Apple’s surging capex

  • In CY 1Q-3Q12, Apple’s capex was US$7bn versus Samsung’s US$16bn. q 65% of Samsung capex is dedicated to Semi, 20% to LCD and 15% to “others” or US$2.7bn. Samsung’s capex is a function of the semicon business, stable at 12- 14% of revenues.
  • In contrast, Apple has invested US$7bn YTD and will invest US $10bn in the next 12 months. Apple invests in retail stores, technology development (touch panels, casing materials) and often co-finances the capex of its suppliers (Hon Hai, Sharp). Apple’s capex has increased from 3% (2008) to 6% (CY2012). CLSA analysts believe that most of the increase comes from heavy investments in tooling equipment for many of its new products (with new form factors) as well as automation equipment that are both situated in its manufacturing partners’ and component suppliers’ facilities.


  • Backing-out semi R&D for Samsung, Apple and Samsung R&D expenditures on mobile phones are not materially different, in their opinion, and CLSA expects the gap to close (in $ terms) as Apple is increasing its App Processor design efforts.
  • More significantly, the cost of mobile phone R&D is within a 2-3% of revenue range, much lower than Research In Motion Limited (NASDAQ:RIMM) (TSE:RIM), Nokia Corporation (NYSE:NOK) and LG-E at 7-9%.

SG&A and Sales-Marketing

Apple’s SG&A spending is surprisingly low compared to all other smartphone makers at 6-7% versus 10-20%. Korean firms LG-E and Samsung are at the higher end of the spectrum with 22% and 17%, respectively. CLSA thinks that this reflects a larger product mix, fragmented distribution channels and point of- sales promotions rather than inefficiencies.

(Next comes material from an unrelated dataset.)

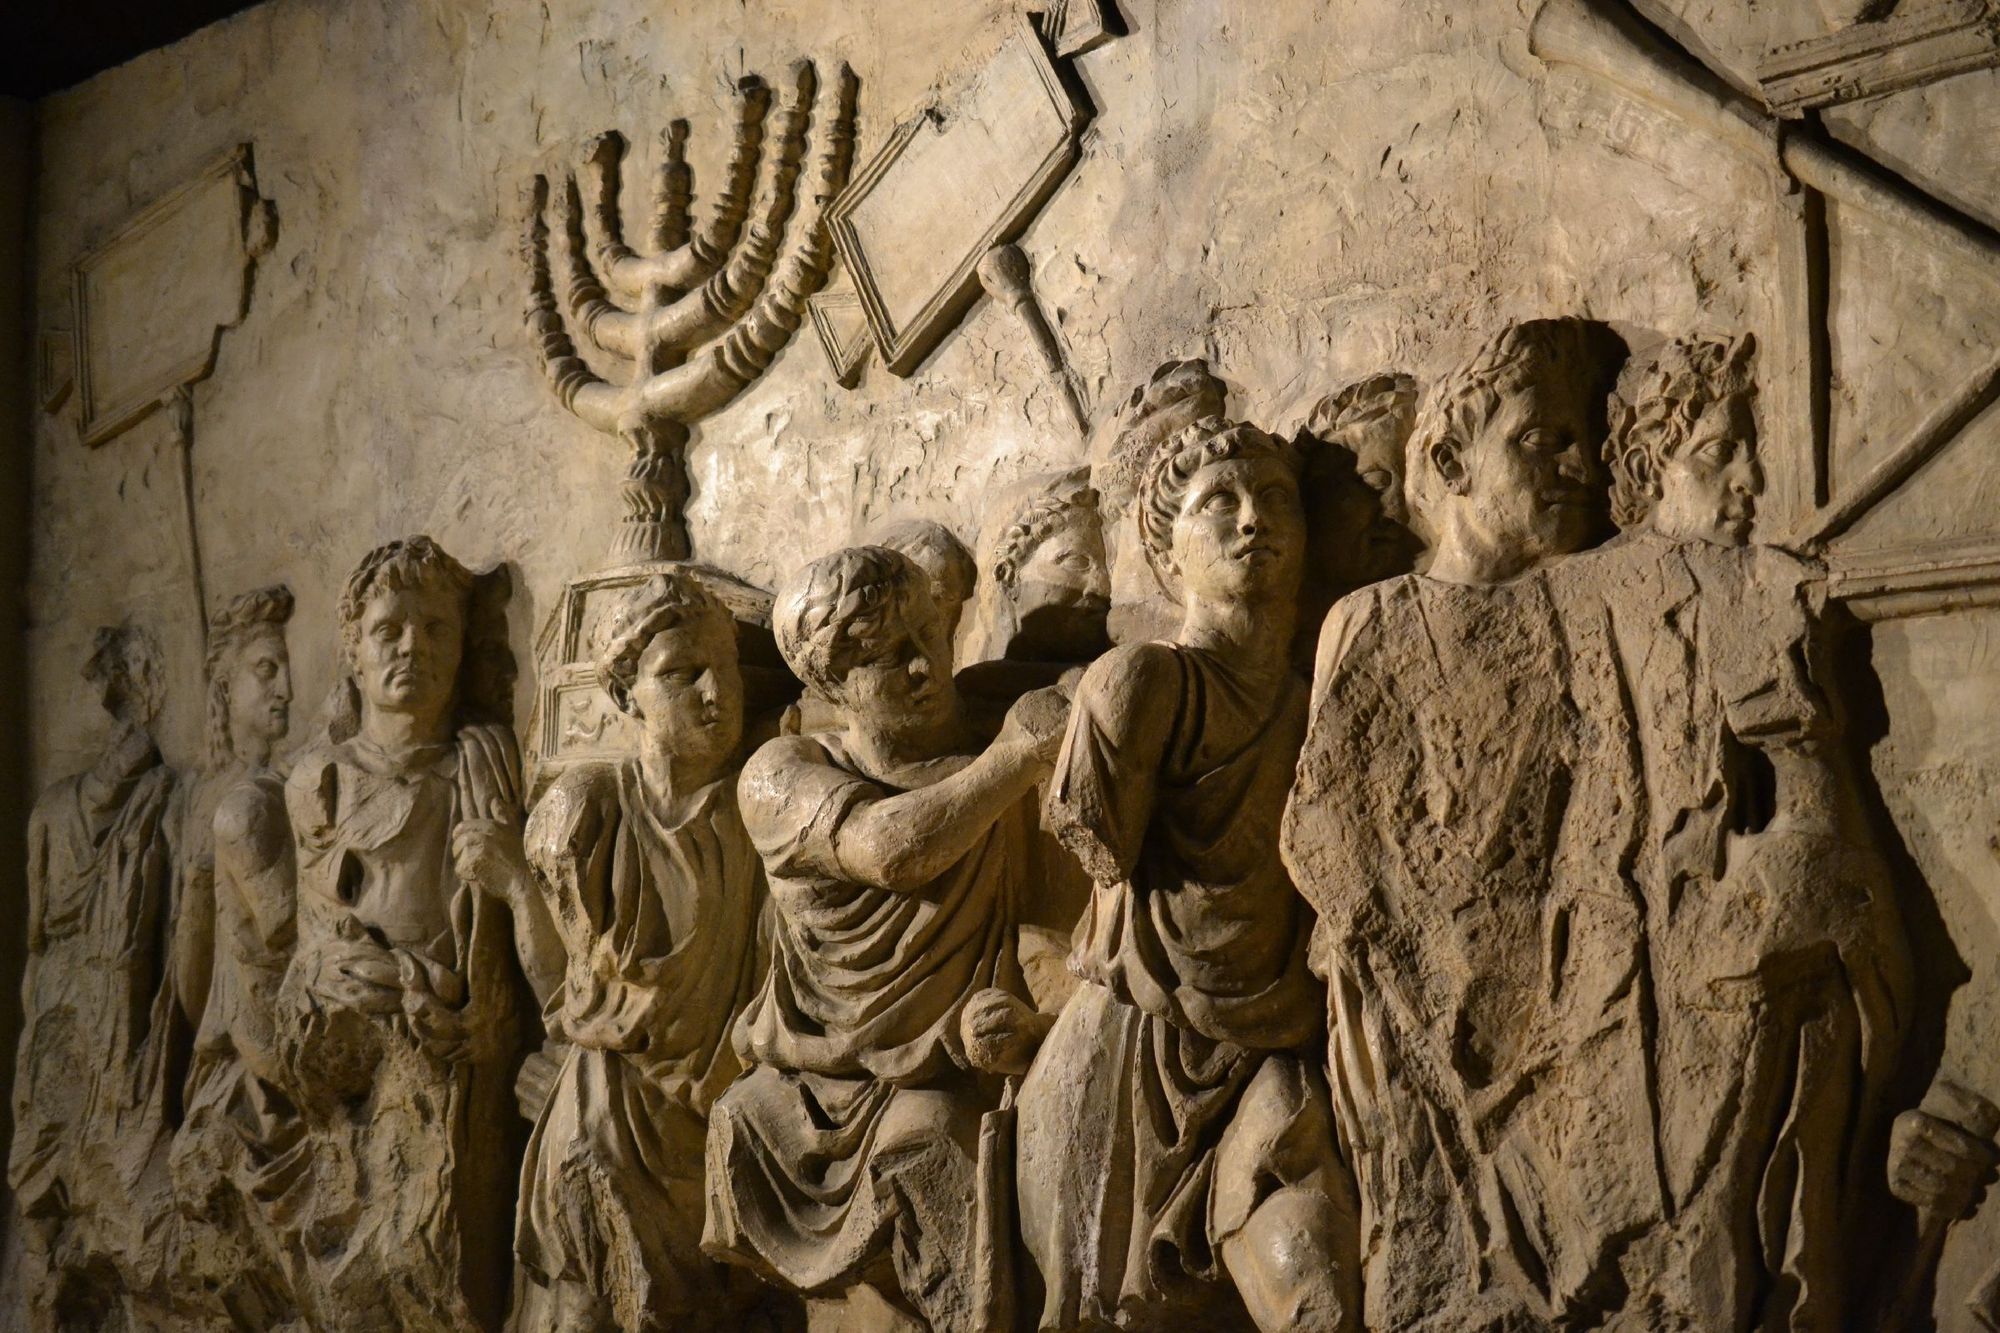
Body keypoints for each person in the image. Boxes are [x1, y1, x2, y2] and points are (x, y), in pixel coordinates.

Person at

Cost of sales (marketing, advertisement, promotion) is reported by Korean firms and Nokia Corporation ADR (NYSE:NOK), but on different basis. Apple only reports cost of advertising. Comparisons are therefore hazardous, but the key point is that Apple and Samsung outspend smaller brands, LG Electronics Inc. (KRX:066570), HTC Corp (TPE:2498), Research In Motion Limited (NASDAQ:RIMM) (TSE:RIM)) by a factor of 3-5x in US$ terms.

This is core concern for the smaller smartphone brands, which can hardly compete in terms of consumer mind share but are still
spending 7-9% of revenues on sales and marketing. With deteriorating ASP and/or margins, for how much longer can HTC Corp (TPE:2498), LGE, Nokia Corporation ADR (NYSE:NOK), Research In Motion Limited (NASDAQ:RIMM) (TSE:RIM), etc, keep spending ~15% of revenues on sales and R&D?

Samsung’s SG&A expenditures are close to US$22-23bn, an astonishing amount by any measure. While some investors seem to worry about the increasing $ spending. However, CLSA believes the opposite, and is positively impressed by Samsung’s strategy and its execution to remain the dominant global consumer-electronic brand; for example, Samsung smartphone geographic footprint in 150 countries and with 300 carriers.